細菌と人間Photo: Adobe Stock

明示的な知性、非明示的な知性の違い

 人間の明示的な知性は、単純でも些細でもない。人間の明示的な知性には心が不可欠であり、心と関連する二つの進化、つまり感情と意識の助けが必要だ。また、知覚、記憶、推論も必要だろう。心の内容(コンテンツ)は、事物や活動を表象する、空間的にマップ化されたパターンに基づいている。

 まず、その心の内容というのは、私たち自身の生体の内部と周囲の世界、その両方において私たちが知覚する事物や活動に対応している。私たちが構築した、空間的にマップ化されたパターンの内容は、心で調べることが可能だ。

 心の所有者たる私たちは、特定のパターンについて考えながら、そのパターンのさまざまな「量」や「広がり」を調べることができる。さらに、そのパターンの所有者たる私たちは、特定の事物との比較によって、そのパターンの構造を心で調べ、たとえば本来の事物との「類似」の度合いについて考察することもできる。

 そして最後に、心の内容は操作可能だ。つまり、パターンの所有者たる私たちは、心の中でそのパターンをばらばらに分解し、それをさまざまな方法で並べ替え、まったく新しいパターンを生み出すことができるのだ。何か問題を解決しようとしているとき、私たちが解決策を探るなかで行う分解や並べ替えに当たるのが、「推論」と呼ばれる作業だ。

 心を構成する心的パターンを指す際に便利なのは、イメージという単語を使うことだ。私の言うイメージとは、必ずしも「視覚的」なイメージだけでなく、視覚をはじめとして、聴覚、触覚、内臓感覚なども含めた、主要な感覚系が生み出すあらゆるパターンを意味する。実際、私たちは心の中でクリエイティブに遊んでいるとき、想像力を使うはずだ。

 対して、細菌の知性は非明示的であり、隠れている。細菌の知性が企んでいることは、傍(はた)で見ている観察者にはまったく見えないし、これがいちばん重要なのだが、その知的な生物自身にも見えない。うっぷんを抱える私たち観察者にとってわかるのは、問題解決のはじまりと終わり、つまり疑問と答えだけなのだ。もっとも、その生物自身は、観察者である私たちよりも、さらに状況を理解できていないだろうが。
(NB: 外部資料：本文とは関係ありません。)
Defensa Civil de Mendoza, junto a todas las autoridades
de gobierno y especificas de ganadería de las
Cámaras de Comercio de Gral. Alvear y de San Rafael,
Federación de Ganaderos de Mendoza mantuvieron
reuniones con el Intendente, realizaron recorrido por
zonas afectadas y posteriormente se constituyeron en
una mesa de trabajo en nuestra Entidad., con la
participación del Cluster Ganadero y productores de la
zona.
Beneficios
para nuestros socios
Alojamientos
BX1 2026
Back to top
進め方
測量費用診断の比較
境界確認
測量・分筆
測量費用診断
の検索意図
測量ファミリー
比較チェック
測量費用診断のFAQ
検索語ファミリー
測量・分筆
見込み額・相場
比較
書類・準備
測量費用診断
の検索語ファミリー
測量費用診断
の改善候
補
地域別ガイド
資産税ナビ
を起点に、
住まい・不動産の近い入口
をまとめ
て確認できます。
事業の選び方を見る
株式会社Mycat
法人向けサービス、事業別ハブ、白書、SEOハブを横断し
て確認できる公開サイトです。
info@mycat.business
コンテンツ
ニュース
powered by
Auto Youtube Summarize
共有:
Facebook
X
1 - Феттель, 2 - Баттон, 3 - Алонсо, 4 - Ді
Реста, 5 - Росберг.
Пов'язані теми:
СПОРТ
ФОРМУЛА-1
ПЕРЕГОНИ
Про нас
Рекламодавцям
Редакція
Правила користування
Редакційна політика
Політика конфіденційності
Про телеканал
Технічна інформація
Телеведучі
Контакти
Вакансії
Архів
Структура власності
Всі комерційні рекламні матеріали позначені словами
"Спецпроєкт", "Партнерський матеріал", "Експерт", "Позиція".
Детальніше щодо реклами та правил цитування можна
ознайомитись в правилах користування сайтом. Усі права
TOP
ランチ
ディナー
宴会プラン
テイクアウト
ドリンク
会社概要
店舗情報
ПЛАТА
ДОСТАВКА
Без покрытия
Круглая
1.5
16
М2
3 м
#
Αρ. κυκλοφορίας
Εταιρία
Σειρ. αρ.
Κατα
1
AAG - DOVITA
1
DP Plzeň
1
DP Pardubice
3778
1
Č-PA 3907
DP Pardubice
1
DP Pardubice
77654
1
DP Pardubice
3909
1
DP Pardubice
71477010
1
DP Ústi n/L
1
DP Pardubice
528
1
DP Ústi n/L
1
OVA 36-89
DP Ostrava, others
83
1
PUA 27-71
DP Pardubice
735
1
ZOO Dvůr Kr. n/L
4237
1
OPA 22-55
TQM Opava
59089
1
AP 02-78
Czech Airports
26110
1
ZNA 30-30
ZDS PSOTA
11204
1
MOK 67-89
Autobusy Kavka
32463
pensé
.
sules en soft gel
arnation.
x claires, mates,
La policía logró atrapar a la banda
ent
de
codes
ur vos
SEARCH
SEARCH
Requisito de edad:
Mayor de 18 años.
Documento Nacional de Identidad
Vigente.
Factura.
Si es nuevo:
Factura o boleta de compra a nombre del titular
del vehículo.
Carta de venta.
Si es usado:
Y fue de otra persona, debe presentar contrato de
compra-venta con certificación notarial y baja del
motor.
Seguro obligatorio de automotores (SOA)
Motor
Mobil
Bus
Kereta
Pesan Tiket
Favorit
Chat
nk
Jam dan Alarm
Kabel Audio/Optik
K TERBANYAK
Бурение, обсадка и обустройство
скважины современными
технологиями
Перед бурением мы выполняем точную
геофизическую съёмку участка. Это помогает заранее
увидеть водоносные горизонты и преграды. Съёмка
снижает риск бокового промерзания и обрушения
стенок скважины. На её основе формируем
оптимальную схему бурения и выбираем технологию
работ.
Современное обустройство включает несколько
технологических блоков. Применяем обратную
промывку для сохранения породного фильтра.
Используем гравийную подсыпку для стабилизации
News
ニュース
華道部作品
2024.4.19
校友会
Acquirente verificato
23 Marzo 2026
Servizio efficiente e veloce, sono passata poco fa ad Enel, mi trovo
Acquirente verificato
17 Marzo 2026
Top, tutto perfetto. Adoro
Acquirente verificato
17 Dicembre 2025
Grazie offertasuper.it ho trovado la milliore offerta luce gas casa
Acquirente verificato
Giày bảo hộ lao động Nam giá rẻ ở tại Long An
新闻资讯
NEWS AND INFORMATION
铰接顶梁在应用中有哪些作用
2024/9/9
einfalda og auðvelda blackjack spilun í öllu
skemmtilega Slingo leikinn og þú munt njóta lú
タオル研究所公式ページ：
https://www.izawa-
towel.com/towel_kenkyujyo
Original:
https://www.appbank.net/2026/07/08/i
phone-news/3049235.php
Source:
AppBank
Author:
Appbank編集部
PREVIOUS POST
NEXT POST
 私たちの知る限り、知的な細菌の内部には、周囲や体内の事物や活動を表すパターンを構築する手立てはないし、イメージに類するものもない。したがって、推論と呼べるようなものもまた存在しない。それでも、知的な行動は、明瞭な生体電気的計算に基づいて見事に機能する。その機能範囲は狭く(とはいえ単純ではない)、ある生物の肉体的な鎧(よろい)の内側、分子レベルや分子より小さなレベルにとどまるのだ。

 これで、2種類の知性を形容する主な単語を、わかりやすく並列できるようになった。一つは、密かで、隠れていて、深淵で、非明示的な種類の知性。もう一つは、明白で、あからさまで、明示的で、マップ化された、心を備えた知性だ。

 しかし、様式こそ異なるとはいえ、この2種類の知性はまったく同じ目的を果たすために生まれた―生存闘争が投げかける問題を解決する、という目的だ。隠れた知性は、単純かつ経済的に問題を解決する。だが、明示的な知性は複雑であり、感情や意識の存在なくしては機能しえない。明示的な知性こそが、生物の関心を生存闘争へと向けさせ、その過程で、生存闘争のための新たな手段を発明してきたのだ。

 私がここでつけている、非明示的な知性と明示的な知性の区別の重要性は、とても見落とされやすい。解明を待つ生物学の謎は数知れないが、非明示的というのは、何か“魔法”めいたプロセスを意味するわけではないし、逆に明示的というのは、完全に説明済みだという意味ではない。

 単純に、非明示的なメカニズムとは、顕微鏡や高度な生化学、そして言うまでもなくさまざまな事実を理解するための理論的説明なくしては、見ることも調べることもできない、という意味にすぎない。一方、明示的なメカニズムは、イメージ的なパターンや、その活動や関係性をたどることによって、概ね調べられる。

 明示的なプロセスには、その生物によって、その生物の内部に、イメージ的なパターンを構築して格納することが欠かせない。さらに、高度な科学技術の助けを借りることなく、そうしたパターンを自分自身の内部で調べ、その結果に応じて行動を取りまとめることができる、という意味だ。